### Input data

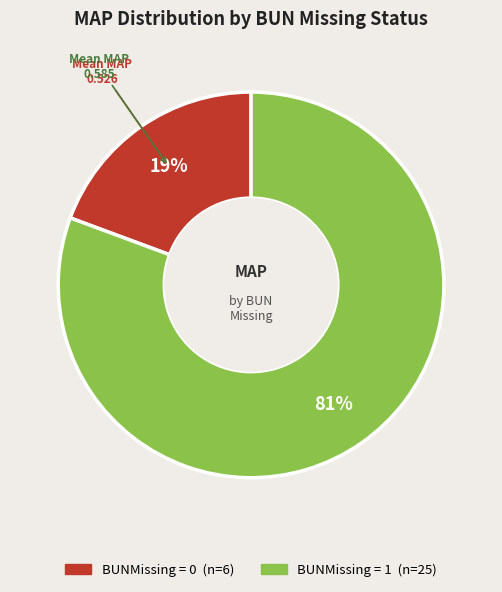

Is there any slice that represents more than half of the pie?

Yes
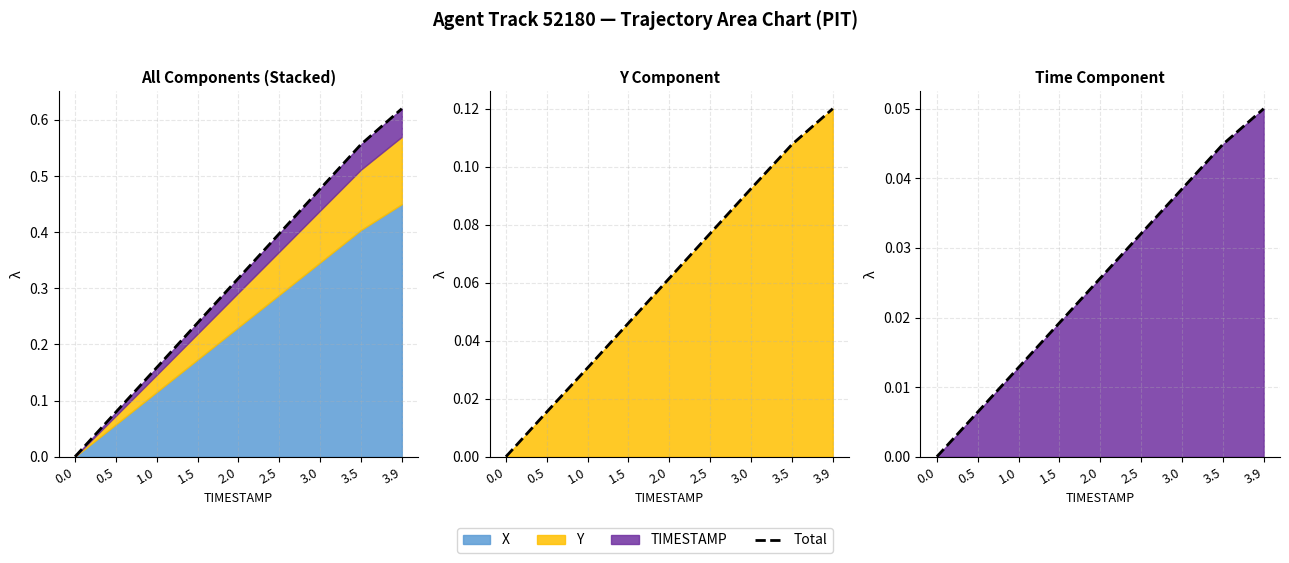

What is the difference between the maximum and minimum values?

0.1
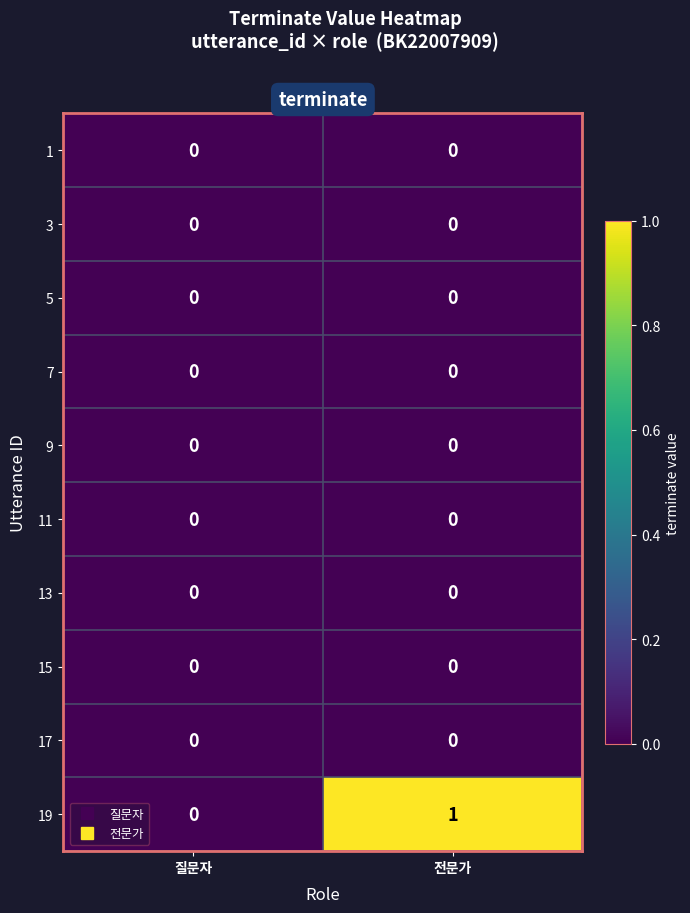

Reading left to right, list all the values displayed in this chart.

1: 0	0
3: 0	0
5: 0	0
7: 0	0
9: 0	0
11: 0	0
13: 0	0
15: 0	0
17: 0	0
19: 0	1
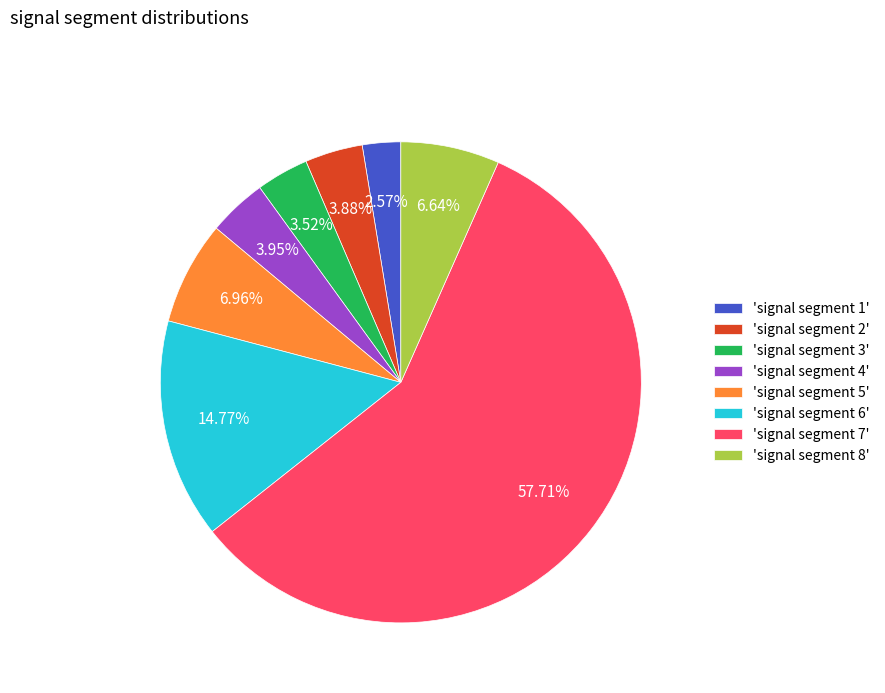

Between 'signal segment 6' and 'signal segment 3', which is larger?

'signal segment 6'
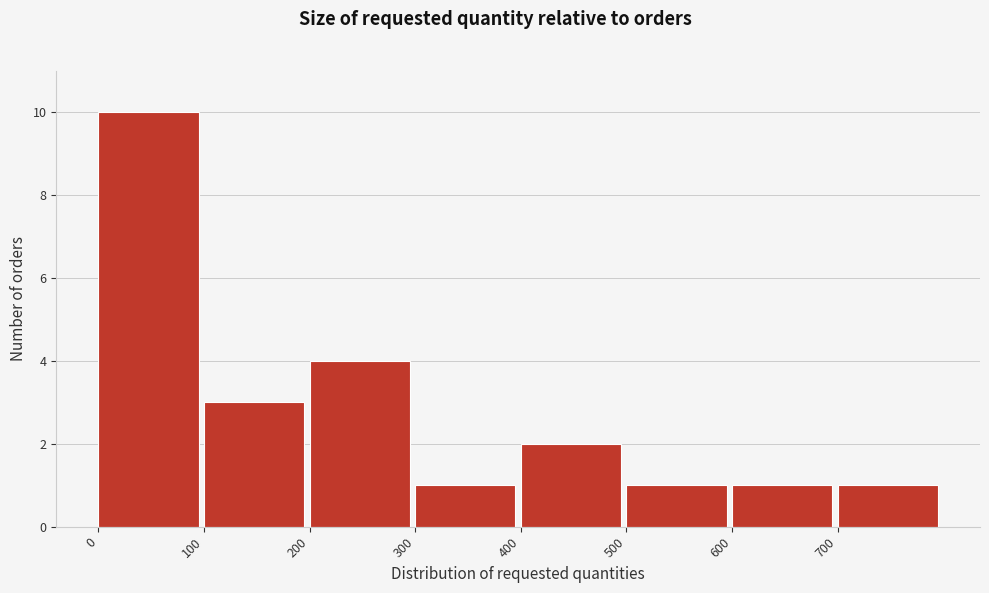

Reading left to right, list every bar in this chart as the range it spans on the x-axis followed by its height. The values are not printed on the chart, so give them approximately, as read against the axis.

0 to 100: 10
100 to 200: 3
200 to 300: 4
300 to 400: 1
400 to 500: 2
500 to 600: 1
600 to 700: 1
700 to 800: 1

######

What the task requires:
Copy every line of the listing above word for word, leaving out the pictures.

Solution for this task:
Is there any slice that represents more than half of the pie?

Yes

What is the difference between the maximum and minimum values?

0.1

Reading left to right, list all the values displayed in this chart.

1: 0	0
3: 0	0
5: 0	0
7: 0	0
9: 0	0
11: 0	0
13: 0	0
15: 0	0
17: 0	0
19: 0	1

Between 'signal segment 6' and 'signal segment 3', which is larger?

'signal segment 6'

Reading left to right, list every bar in this chart as the range it spans on the x-axis followed by its height. The values are not printed on the chart, so give them approximately, as read against the axis.

0 to 100: 10
100 to 200: 3
200 to 300: 4
300 to 400: 1
400 to 500: 2
500 to 600: 1
600 to 700: 1
700 to 800: 1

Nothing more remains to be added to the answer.